Your task:
Type out every line of the listing below word for word, keeping each line break where it falls.

Exercise material:
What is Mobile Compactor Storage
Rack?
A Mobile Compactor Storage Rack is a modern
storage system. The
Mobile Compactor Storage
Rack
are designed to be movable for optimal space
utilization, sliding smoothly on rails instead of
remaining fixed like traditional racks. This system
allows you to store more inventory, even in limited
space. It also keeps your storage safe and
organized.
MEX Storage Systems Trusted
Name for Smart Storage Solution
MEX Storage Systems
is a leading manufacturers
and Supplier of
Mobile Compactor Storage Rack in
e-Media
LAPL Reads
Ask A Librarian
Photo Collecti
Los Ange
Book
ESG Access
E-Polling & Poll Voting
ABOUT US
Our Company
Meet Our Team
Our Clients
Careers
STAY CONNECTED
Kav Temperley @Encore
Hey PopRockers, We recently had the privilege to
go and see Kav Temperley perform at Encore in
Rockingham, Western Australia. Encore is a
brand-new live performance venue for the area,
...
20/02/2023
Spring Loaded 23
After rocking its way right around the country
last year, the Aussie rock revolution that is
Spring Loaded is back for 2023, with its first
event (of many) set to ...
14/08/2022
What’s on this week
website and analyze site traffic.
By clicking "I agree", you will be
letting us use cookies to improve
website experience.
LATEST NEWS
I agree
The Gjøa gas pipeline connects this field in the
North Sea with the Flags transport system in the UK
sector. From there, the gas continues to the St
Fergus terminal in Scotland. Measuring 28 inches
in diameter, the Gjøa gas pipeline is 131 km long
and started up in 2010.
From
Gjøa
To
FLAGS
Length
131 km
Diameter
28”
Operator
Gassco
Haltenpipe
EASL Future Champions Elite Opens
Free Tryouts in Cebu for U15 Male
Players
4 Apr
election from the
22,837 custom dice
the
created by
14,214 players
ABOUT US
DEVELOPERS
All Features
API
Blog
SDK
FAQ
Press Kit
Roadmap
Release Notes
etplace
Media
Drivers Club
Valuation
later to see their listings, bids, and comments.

Response to the task:
What is Mobile Compactor Storage
Rack?
A Mobile Compactor Storage Rack is a modern
storage system. The
Mobile Compactor Storage
Rack
are designed to be movable for optimal space
utilization, sliding smoothly on rails instead of
remaining fixed like traditional racks. This system
allows you to store more inventory, even in limited
space. It also keeps your storage safe and
organized.
MEX Storage Systems Trusted
Name for Smart Storage Solution
MEX Storage Systems
is a leading manufacturers
and Supplier of
Mobile Compactor Storage Rack in
e-Media
LAPL Reads
Ask A Librarian
Photo Collecti
Los Ange
Book
ESG Access
E-Polling & Poll Voting
ABOUT US
Our Company
Meet Our Team
Our Clients
Careers
STAY CONNECTED
Kav Temperley @Encore
Hey PopRockers, We recently had the privilege to
go and see Kav Temperley perform at Encore in
Rockingham, Western Australia. Encore is a
brand-new live performance venue for the area,
...
20/02/2023
Spring Loaded 23
After rocking its way right around the country
last year, the Aussie rock revolution that is
Spring Loaded is back for 2023, with its first
event (of many) set to ...
14/08/2022
What’s on this week
website and analyze site traffic.
By clicking "I agree", you will be
letting us use cookies to improve
website experience.
LATEST NEWS
I agree
The Gjøa gas pipeline connects this field in the
North Sea with the Flags transport system in the UK
sector. From there, the gas continues to the St
Fergus terminal in Scotland. Measuring 28 inches
in diameter, the Gjøa gas pipeline is 131 km long
and started up in 2010.
From
Gjøa
To
FLAGS
Length
131 km
Diameter
28”
Operator
Gassco
Haltenpipe
EASL Future Champions Elite Opens
Free Tryouts in Cebu for U15 Male
Players
4 Apr
election from the
22,837 custom dice
the
created by
14,214 players
ABOUT US
DEVELOPERS
All Features
API
Blog
SDK
FAQ
Press Kit
Roadmap
Release Notes
etplace
Media
Drivers Club
Valuation
later to see their listings, bids, and comments.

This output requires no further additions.